• _EXERCISE DIRECTIONS_: Copy out, exactly and with nothing else, the stretch of lines that starts at the line containing "JWT 由三个组件组成，每个组件都由 Base64Url 编码并由点分隔：" and finishes at the end of the data.

........

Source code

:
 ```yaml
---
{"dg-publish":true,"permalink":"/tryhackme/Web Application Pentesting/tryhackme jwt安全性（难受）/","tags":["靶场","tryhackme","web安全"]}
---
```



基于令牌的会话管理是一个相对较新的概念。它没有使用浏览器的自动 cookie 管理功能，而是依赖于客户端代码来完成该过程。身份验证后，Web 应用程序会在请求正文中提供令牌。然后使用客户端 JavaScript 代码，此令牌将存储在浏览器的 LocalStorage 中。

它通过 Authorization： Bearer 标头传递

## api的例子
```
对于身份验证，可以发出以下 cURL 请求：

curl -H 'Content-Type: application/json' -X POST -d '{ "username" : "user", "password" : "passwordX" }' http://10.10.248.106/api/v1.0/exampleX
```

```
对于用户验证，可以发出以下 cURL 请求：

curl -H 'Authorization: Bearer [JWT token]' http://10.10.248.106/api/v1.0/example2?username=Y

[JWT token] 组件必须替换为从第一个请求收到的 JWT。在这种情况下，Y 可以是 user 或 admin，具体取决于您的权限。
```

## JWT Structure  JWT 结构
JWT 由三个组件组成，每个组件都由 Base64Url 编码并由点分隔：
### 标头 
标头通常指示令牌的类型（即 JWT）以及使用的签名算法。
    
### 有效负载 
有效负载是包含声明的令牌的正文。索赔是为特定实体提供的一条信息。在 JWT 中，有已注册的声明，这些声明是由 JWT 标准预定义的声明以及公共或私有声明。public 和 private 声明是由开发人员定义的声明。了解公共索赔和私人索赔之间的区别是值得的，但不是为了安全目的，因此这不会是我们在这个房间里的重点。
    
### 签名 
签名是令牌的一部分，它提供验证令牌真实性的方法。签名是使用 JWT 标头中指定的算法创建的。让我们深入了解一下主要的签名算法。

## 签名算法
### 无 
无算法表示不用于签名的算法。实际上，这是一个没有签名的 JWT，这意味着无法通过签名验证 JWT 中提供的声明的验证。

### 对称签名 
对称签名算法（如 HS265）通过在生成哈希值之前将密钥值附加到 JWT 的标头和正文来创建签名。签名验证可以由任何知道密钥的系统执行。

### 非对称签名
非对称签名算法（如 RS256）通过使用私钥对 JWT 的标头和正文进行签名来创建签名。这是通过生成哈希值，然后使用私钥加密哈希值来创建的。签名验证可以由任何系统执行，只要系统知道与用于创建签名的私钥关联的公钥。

........

• _RESULT_:
JWT 由三个组件组成，每个组件都由 Base64Url 编码并由点分隔：
### 标头 
标头通常指示令牌的类型（即 JWT）以及使用的签名算法。
    
### 有效负载 
有效负载是包含声明的令牌的正文。索赔是为特定实体提供的一条信息。在 JWT 中，有已注册的声明，这些声明是由 JWT 标准预定义的声明以及公共或私有声明。public 和 private 声明是由开发人员定义的声明。了解公共索赔和私人索赔之间的区别是值得的，但不是为了安全目的，因此这不会是我们在这个房间里的重点。
    
### 签名 
签名是令牌的一部分，它提供验证令牌真实性的方法。签名是使用 JWT 标头中指定的算法创建的。让我们深入了解一下主要的签名算法。

## 签名算法
### 无 
无算法表示不用于签名的算法。实际上，这是一个没有签名的 JWT，这意味着无法通过签名验证 JWT 中提供的声明的验证。

### 对称签名 
对称签名算法（如 HS265）通过在生成哈希值之前将密钥值附加到 JWT 的标头和正文来创建签名。签名验证可以由任何知道密钥的系统执行。

### 非对称签名
非对称签名算法（如 RS256）通过使用私钥对 JWT 的标头和正文进行签名来创建签名。这是通过生成哈希值，然后使用私钥加密哈希值来创建的。签名验证可以由任何系统执行，只要系统知道与用于创建签名的私钥关联的公钥。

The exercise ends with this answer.